» **WORK INSTRUCTION**
Copy out all of the rows below word for word, leaving out the pictures.

» **DATA SHOWN**
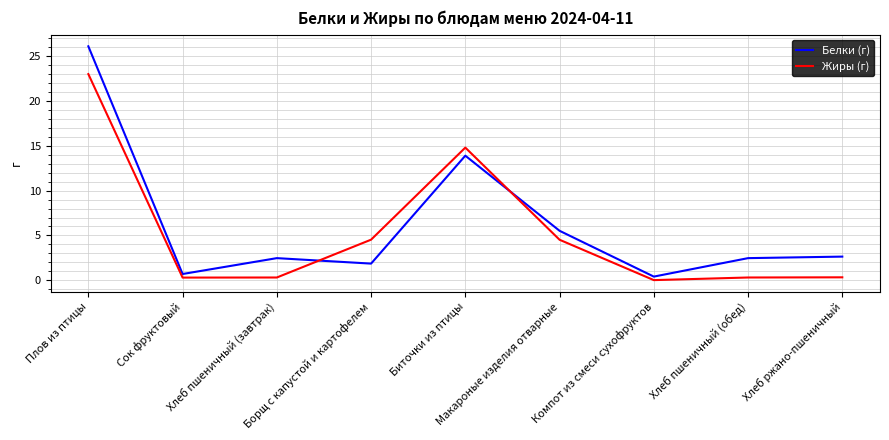

What are all the series names shown in the legend?

Белки (г), Жиры (г)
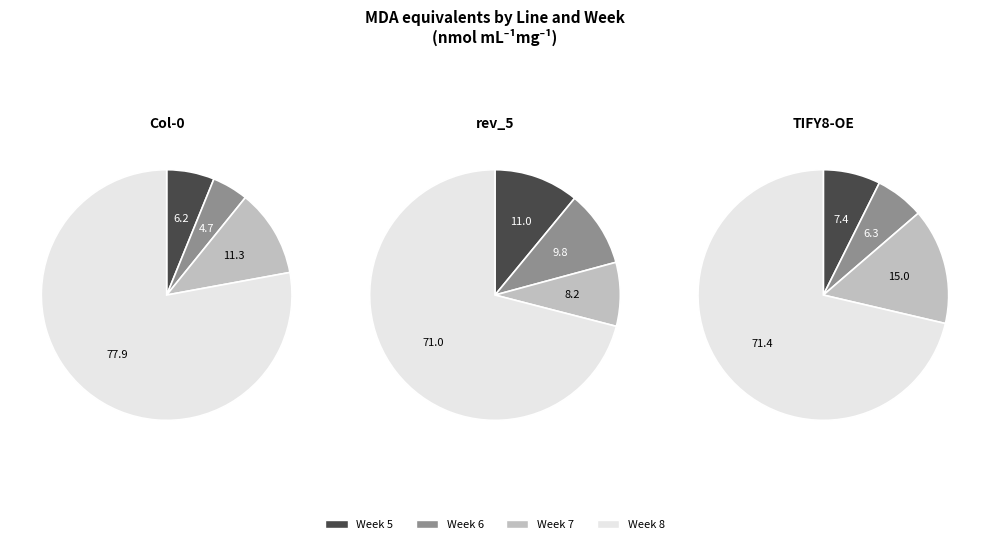

Rank the series by their maximum value, from highest to lowest.

Col-0, TIFY8-OE, rev_5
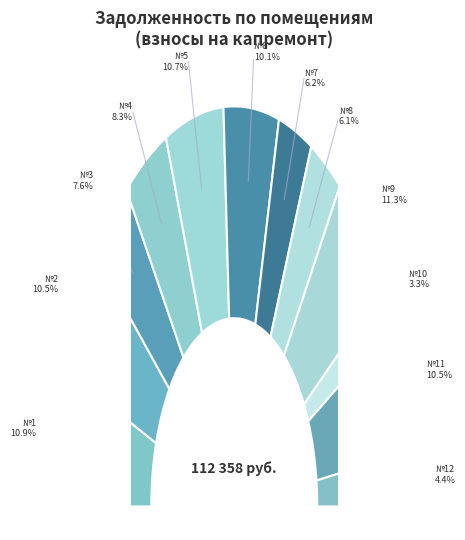

Is 1 the majority of the pie?

No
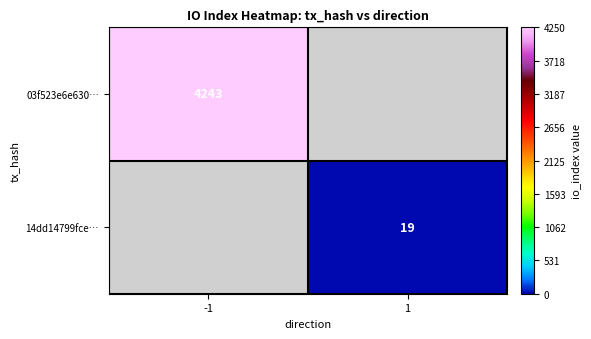

The value of 14dd14799fce… at 1 is 13. True or false?

False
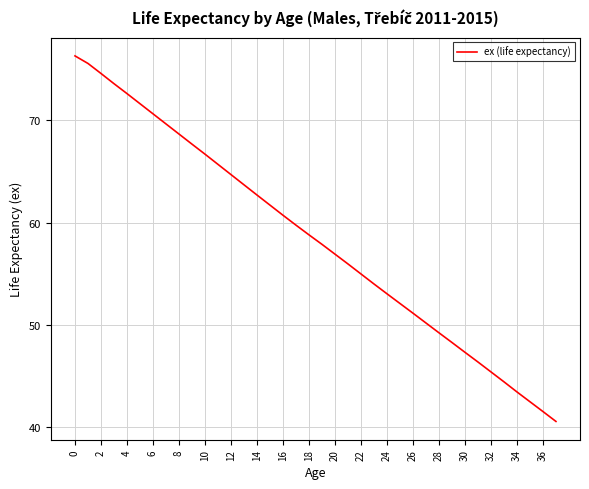

What is the minimum value shown in the chart?

40.5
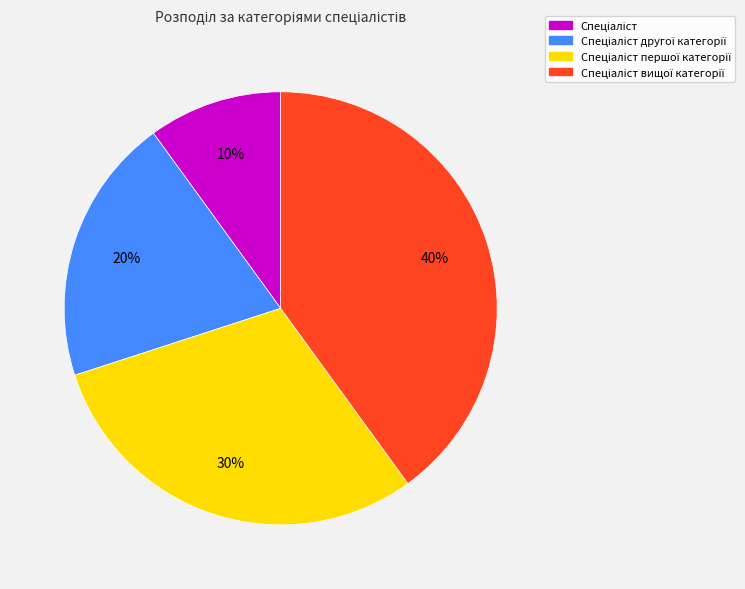

How many slices are in this pie chart?

4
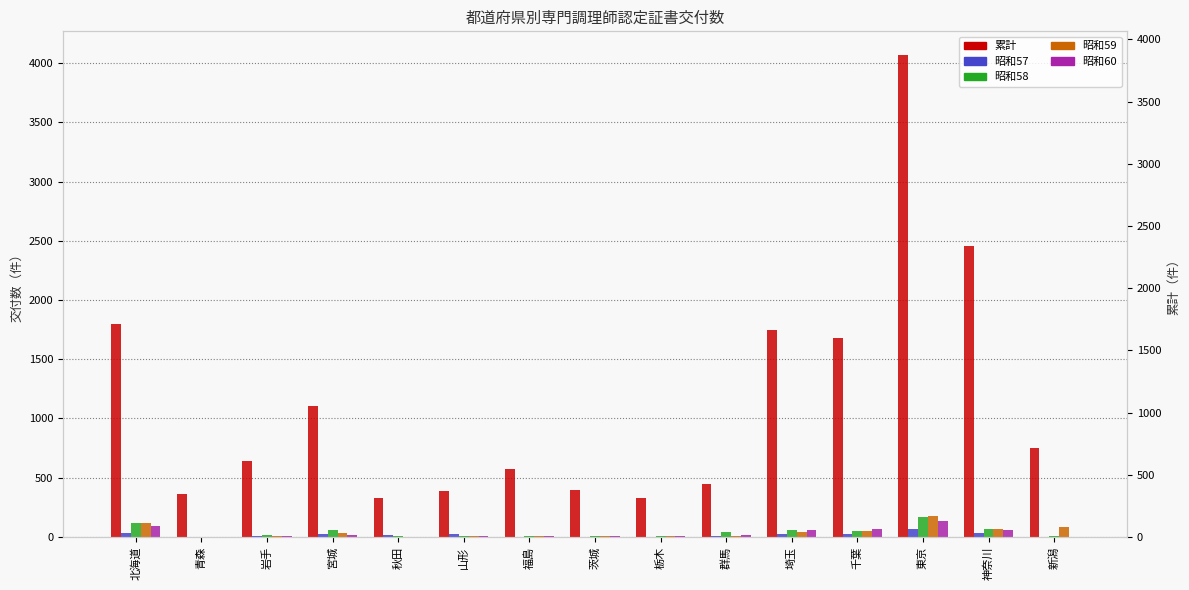

What position from the right is 群馬?

6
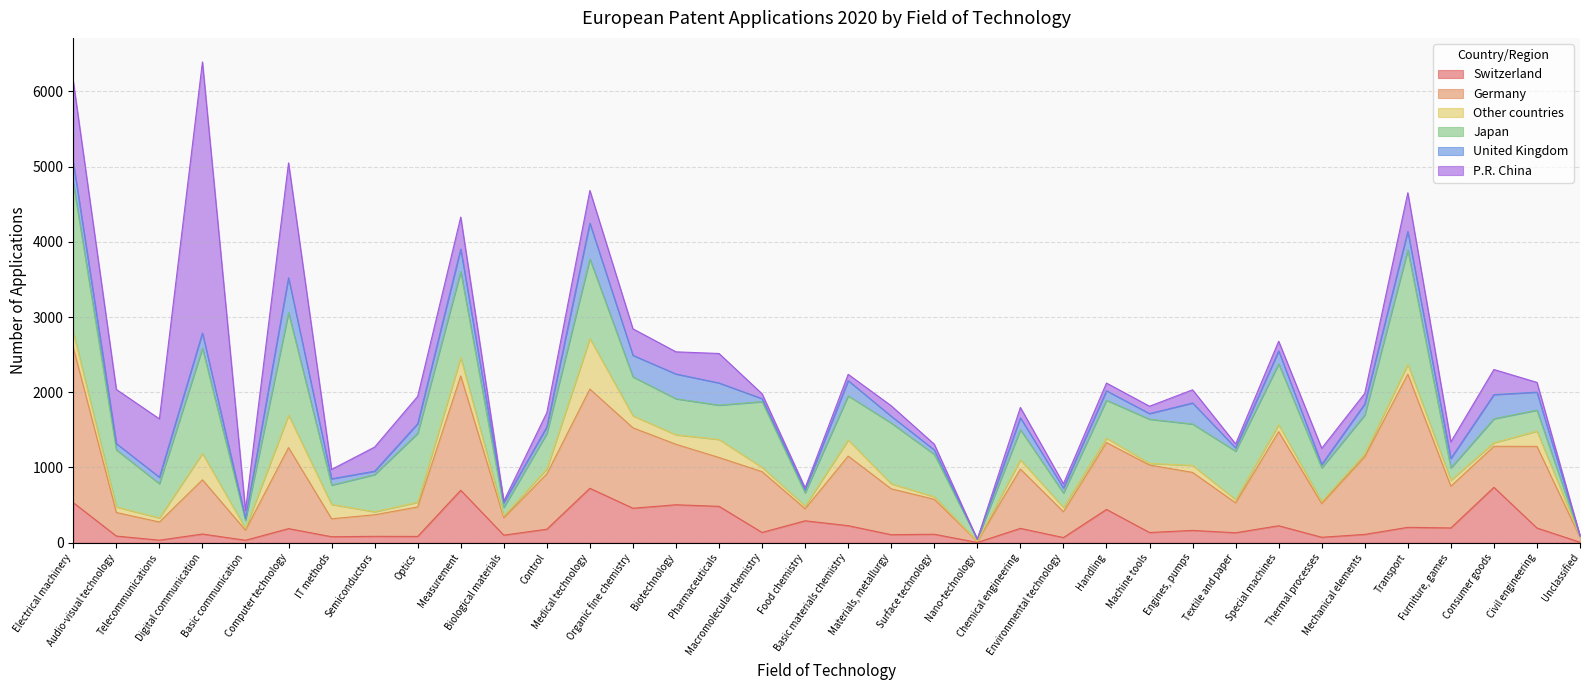

The Switzerland series shows 385 at Measurement. True or false?

False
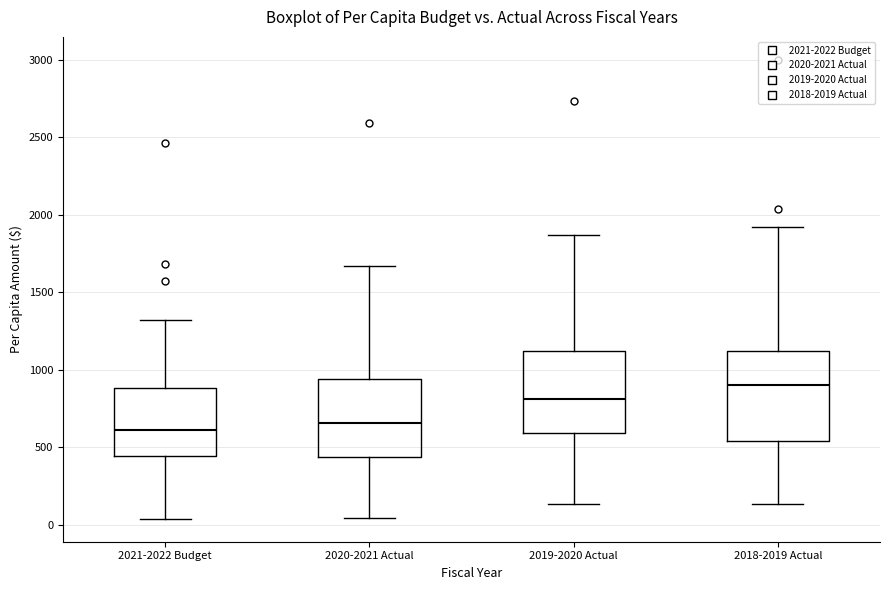

Reading left to right, transcribe this box plot: for each box, give where its median line is, the range the box spans, and where its two whiskers end, as read against the y-axis. The values are not printed on the chart, so give them approximately, as read against the axis.

2021-2022 Budget: median 600, box 450 to 900, whiskers 50 to 1300
2020-2021 Actual: median 650, box 450 to 950, whiskers 50 to 1650
2019-2020 Actual: median 800, box 600 to 1100, whiskers 150 to 1850
2018-2019 Actual: median 900, box 550 to 1100, whiskers 150 to 1900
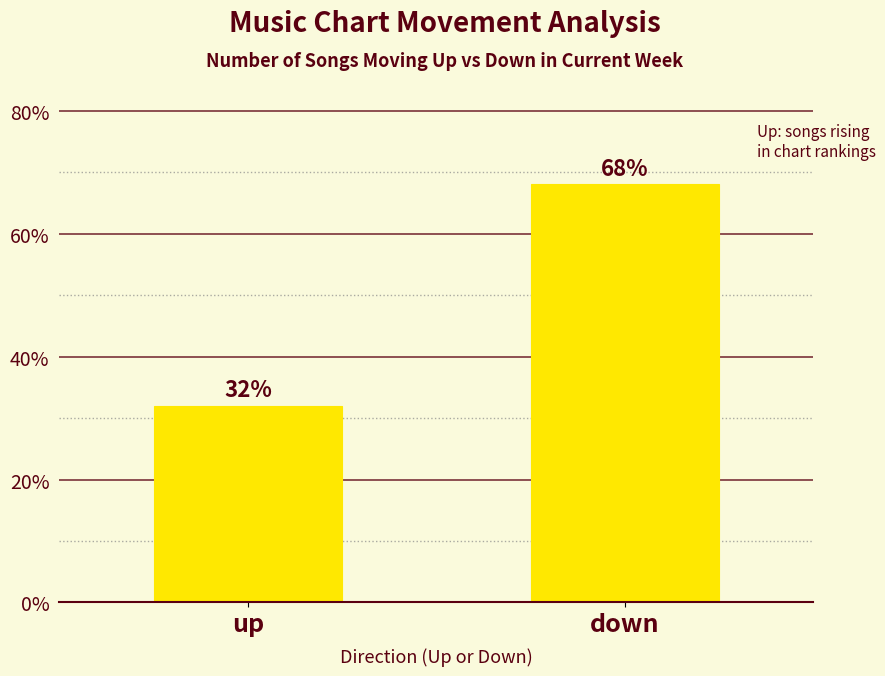

Count the number of data series in this chart.

1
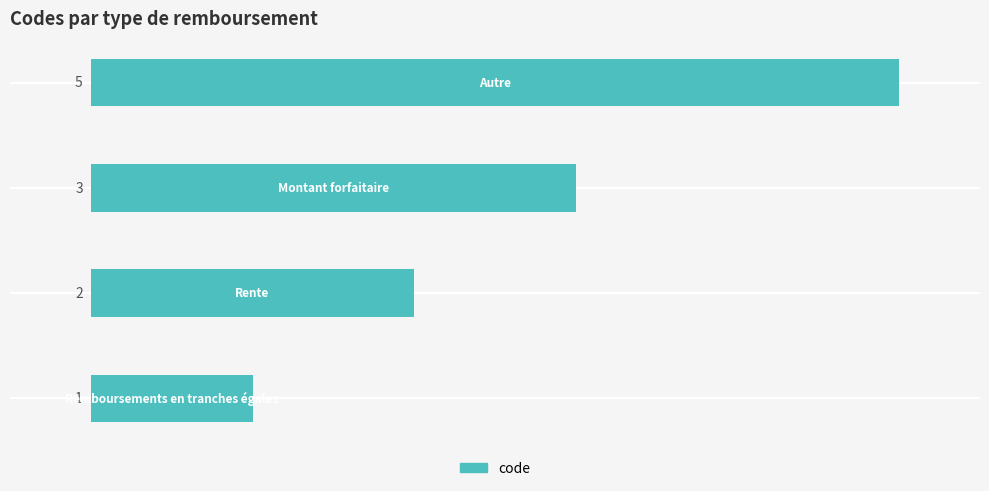

What is the maximum value shown in the chart?

5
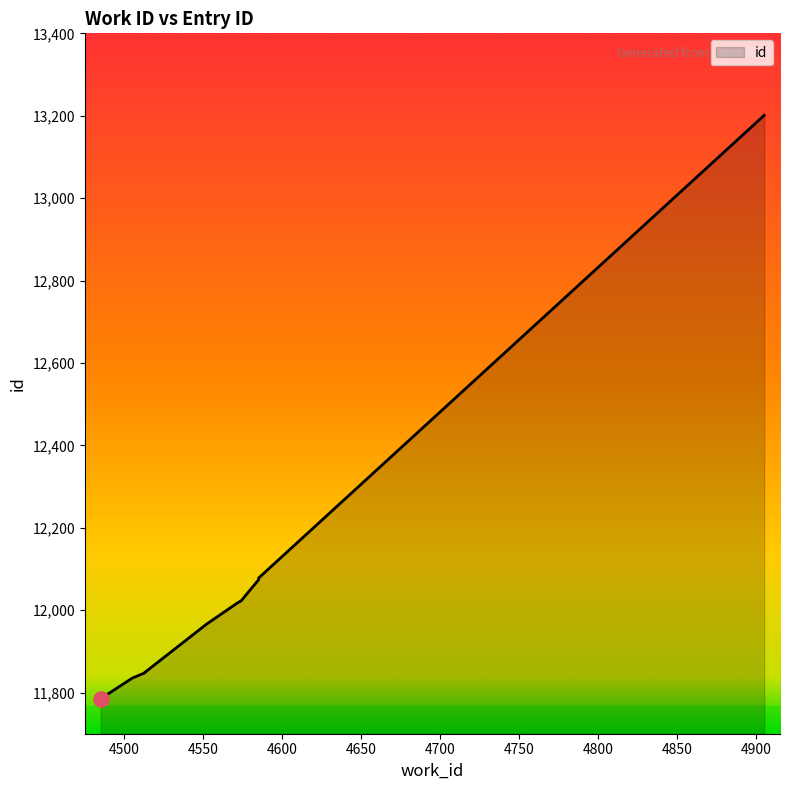

Which has a higher value, 4585 or 4571?

4585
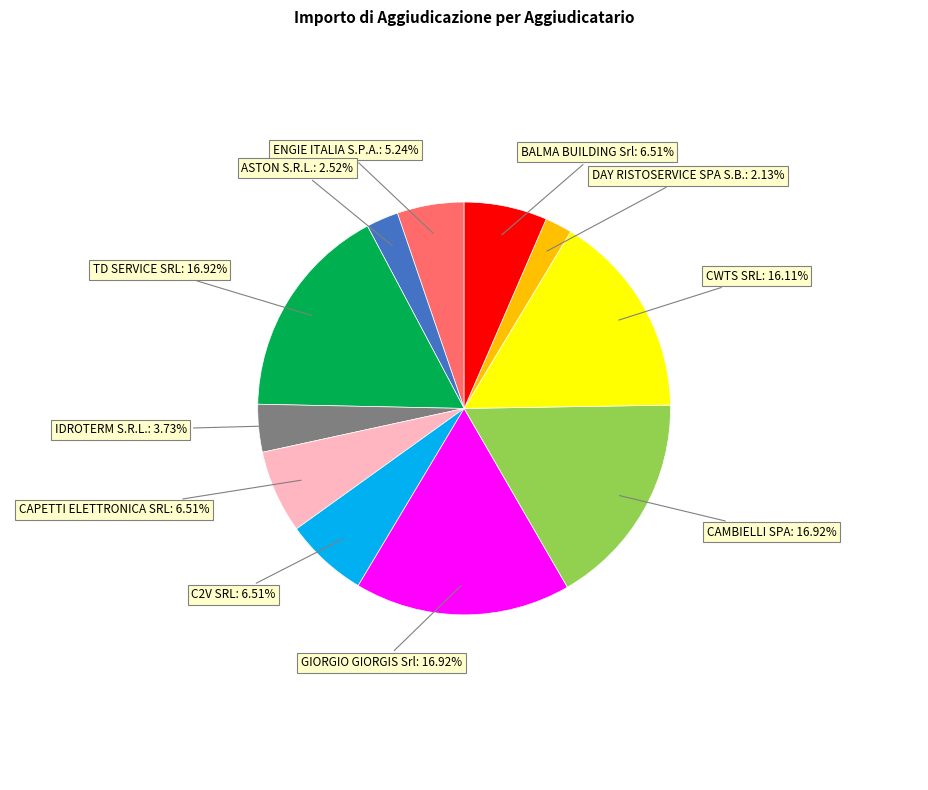

Is there a majority slice in this chart?

No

» **PROBLEM SOLUTION**
What are all the series names shown in the legend?

Белки (г), Жиры (г)

Rank the series by their maximum value, from highest to lowest.

Col-0, TIFY8-OE, rev_5

Is 1 the majority of the pie?

No

The value of 14dd14799fce… at 1 is 13. True or false?

False

What is the minimum value shown in the chart?

40.5

How many slices are in this pie chart?

4

What position from the right is 群馬?

6

The Switzerland series shows 385 at Measurement. True or false?

False

Reading left to right, transcribe this box plot: for each box, give where its median line is, the range the box spans, and where its two whiskers end, as read against the y-axis. The values are not printed on the chart, so give them approximately, as read against the axis.

2021-2022 Budget: median 600, box 450 to 900, whiskers 50 to 1300
2020-2021 Actual: median 650, box 450 to 950, whiskers 50 to 1650
2019-2020 Actual: median 800, box 600 to 1100, whiskers 150 to 1850
2018-2019 Actual: median 900, box 550 to 1100, whiskers 150 to 1900

Count the number of data series in this chart.

1

What is the maximum value shown in the chart?

5

Which has a higher value, 4585 or 4571?

4585

Is there a majority slice in this chart?

No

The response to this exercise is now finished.